* **Exercise prompt**
Retype, word for word, every line of the records below starting at the one that contains "392 565 14.95" and ending at the one that contains "610 67 3688"; include both of those lines and nothing more.

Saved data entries
BEGIN
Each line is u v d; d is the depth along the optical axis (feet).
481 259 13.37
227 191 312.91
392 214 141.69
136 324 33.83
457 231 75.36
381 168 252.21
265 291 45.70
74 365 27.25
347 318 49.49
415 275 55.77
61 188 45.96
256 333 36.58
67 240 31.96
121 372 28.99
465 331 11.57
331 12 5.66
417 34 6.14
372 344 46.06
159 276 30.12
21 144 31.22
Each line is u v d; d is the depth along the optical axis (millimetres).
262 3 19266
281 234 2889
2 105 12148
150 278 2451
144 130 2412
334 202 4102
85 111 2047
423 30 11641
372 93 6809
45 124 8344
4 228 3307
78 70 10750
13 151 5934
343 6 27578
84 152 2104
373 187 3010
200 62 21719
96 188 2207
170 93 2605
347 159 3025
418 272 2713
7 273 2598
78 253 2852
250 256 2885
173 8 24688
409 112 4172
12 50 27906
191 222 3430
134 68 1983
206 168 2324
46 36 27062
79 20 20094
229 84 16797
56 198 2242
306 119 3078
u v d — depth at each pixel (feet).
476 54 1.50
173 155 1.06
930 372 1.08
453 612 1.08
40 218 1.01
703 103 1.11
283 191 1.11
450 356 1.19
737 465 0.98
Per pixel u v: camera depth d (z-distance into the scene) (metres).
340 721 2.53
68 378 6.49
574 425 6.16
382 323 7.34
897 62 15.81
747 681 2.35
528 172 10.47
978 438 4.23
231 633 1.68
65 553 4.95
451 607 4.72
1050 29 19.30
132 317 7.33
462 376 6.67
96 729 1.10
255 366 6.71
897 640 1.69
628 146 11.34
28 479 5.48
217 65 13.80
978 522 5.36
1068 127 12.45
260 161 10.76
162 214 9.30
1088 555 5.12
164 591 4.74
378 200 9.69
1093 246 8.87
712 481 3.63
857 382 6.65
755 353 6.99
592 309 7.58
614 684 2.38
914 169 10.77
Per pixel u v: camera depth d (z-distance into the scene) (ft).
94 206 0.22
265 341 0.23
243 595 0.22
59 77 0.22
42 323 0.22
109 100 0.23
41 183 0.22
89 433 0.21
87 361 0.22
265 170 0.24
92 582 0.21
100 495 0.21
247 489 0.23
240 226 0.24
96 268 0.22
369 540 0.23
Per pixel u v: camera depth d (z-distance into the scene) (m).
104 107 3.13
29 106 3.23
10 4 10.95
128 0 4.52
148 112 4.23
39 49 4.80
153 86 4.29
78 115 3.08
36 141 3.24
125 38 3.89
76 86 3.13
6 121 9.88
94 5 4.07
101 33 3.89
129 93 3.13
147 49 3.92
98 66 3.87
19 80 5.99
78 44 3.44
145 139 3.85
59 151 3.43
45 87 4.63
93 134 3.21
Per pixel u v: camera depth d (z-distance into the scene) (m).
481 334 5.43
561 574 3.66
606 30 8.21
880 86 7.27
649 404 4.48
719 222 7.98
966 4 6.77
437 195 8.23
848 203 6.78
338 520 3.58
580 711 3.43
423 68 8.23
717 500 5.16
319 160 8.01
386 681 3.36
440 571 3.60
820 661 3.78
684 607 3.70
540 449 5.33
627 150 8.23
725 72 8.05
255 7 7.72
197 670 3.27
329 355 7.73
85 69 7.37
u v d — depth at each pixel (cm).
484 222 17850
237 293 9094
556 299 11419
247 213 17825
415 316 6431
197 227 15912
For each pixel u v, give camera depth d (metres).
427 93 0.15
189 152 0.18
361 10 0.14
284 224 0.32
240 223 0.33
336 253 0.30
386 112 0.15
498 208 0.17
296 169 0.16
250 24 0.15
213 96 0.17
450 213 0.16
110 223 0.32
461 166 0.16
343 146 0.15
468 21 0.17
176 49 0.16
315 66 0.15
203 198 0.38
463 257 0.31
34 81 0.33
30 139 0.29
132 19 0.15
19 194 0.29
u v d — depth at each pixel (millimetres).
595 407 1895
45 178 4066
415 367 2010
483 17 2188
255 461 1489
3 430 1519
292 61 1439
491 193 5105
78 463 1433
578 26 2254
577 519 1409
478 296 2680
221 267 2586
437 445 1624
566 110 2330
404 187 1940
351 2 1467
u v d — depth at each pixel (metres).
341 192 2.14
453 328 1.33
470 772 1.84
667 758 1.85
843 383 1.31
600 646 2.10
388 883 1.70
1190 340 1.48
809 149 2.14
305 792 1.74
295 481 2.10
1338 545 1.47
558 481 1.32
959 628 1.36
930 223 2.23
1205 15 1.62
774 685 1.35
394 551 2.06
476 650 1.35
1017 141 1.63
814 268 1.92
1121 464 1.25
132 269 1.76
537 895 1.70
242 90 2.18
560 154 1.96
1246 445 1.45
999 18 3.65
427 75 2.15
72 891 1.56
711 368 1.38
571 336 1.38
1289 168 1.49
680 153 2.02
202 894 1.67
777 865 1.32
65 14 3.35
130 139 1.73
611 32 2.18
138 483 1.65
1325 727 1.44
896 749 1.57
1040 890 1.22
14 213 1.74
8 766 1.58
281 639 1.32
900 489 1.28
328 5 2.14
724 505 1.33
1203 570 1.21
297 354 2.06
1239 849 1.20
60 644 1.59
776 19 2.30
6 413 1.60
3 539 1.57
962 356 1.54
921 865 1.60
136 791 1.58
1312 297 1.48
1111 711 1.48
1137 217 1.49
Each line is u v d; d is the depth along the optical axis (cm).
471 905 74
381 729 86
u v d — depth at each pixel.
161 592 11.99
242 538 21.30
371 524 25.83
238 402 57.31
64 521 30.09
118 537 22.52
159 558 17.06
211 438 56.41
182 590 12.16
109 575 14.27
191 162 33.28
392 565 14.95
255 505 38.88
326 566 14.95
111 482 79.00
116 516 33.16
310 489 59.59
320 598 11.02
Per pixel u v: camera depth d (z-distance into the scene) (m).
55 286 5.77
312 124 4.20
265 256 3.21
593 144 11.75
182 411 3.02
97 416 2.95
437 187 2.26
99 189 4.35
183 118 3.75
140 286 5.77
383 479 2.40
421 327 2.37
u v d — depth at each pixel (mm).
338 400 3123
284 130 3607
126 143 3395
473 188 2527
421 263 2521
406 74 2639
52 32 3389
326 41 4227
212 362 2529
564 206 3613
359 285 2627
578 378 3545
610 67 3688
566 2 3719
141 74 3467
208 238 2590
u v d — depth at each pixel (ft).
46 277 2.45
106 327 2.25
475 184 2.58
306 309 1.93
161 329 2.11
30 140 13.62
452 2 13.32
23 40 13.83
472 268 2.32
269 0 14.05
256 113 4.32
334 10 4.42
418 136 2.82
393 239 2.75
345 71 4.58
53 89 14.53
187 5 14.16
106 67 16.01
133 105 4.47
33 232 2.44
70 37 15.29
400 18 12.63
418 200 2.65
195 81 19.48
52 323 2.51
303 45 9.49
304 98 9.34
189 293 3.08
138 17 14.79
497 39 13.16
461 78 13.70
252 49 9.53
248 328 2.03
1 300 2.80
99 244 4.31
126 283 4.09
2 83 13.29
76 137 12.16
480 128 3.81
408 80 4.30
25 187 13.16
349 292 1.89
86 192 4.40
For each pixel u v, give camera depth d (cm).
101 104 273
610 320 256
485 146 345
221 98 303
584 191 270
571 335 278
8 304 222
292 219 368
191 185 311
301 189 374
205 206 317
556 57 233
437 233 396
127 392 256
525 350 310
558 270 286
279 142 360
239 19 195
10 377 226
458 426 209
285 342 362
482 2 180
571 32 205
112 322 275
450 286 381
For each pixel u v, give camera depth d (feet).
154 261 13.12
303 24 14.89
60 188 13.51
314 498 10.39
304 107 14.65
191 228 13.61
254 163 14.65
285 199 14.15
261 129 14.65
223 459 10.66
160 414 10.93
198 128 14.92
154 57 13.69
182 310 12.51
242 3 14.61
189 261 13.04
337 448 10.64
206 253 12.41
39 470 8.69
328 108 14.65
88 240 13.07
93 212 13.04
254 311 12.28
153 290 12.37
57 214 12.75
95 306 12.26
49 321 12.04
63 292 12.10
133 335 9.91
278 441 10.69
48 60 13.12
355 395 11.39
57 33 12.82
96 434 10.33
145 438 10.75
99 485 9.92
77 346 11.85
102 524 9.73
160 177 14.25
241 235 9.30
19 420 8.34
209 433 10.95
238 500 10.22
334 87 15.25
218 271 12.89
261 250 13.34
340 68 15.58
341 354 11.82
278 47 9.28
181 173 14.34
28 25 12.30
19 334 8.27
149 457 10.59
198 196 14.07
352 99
END
* **Answer for the task**
392 565 14.95
255 505 38.88
326 566 14.95
111 482 79.00
116 516 33.16
310 489 59.59
320 598 11.02
Per pixel u v: camera depth d (z-distance into the scene) (m).
55 286 5.77
312 124 4.20
265 256 3.21
593 144 11.75
182 411 3.02
97 416 2.95
437 187 2.26
99 189 4.35
183 118 3.75
140 286 5.77
383 479 2.40
421 327 2.37
u v d — depth at each pixel (mm).
338 400 3123
284 130 3607
126 143 3395
473 188 2527
421 263 2521
406 74 2639
52 32 3389
326 41 4227
212 362 2529
564 206 3613
359 285 2627
578 378 3545
610 67 3688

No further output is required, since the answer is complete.